What you will do:
Pull out every line of the records that contains the word "lowest", and copy each one in full.

Listed entries:
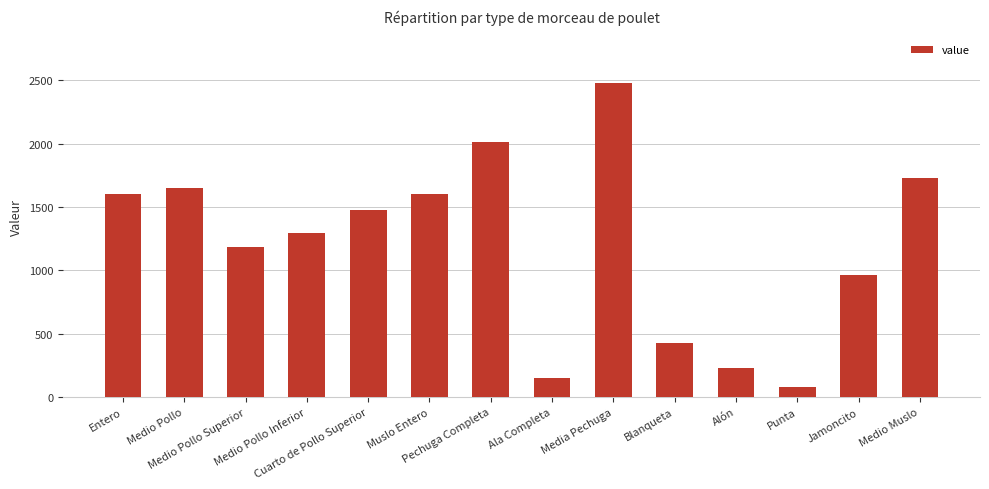

What is the smallest value displayed?

76.3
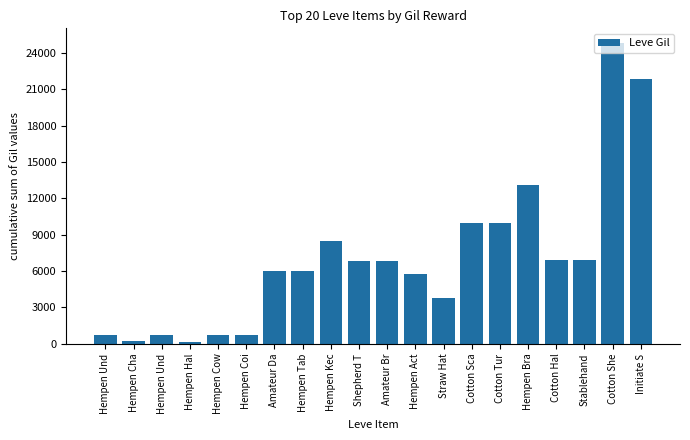

Rank the categories by value from highest to lowest.

Cotton She, Initiate S, Hempen Bra, Cotton Sca, Cotton Tur, Hempen Kec, Cotton Hal, Stablehand, Shepherd T, Amateur Br, Amateur Da, Hempen Tab, Hempen Act, Straw Hat, Hempen Cow, Hempen Und, Hempen Und, Hempen Coi, Hempen Cha, Hempen Hal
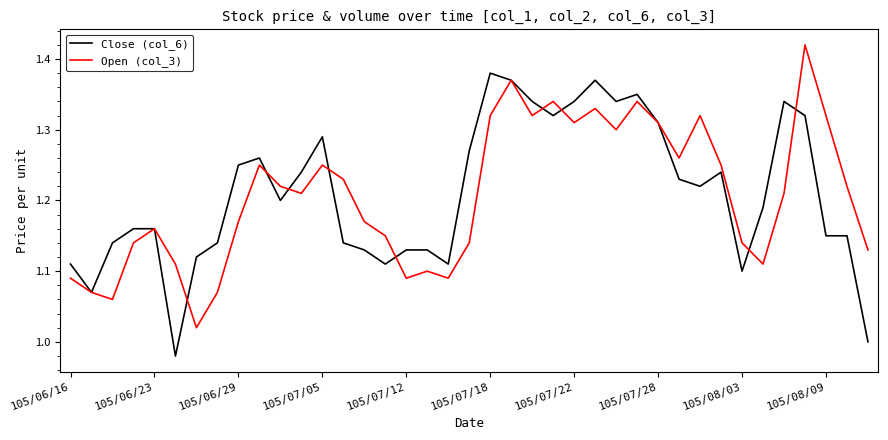

List the series in order of their peak value, lowest first.

Close (col_6), Open (col_3)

Response box:
Rank the categories by value from highest to lowest.
List the series in order of their peak value, lowest first.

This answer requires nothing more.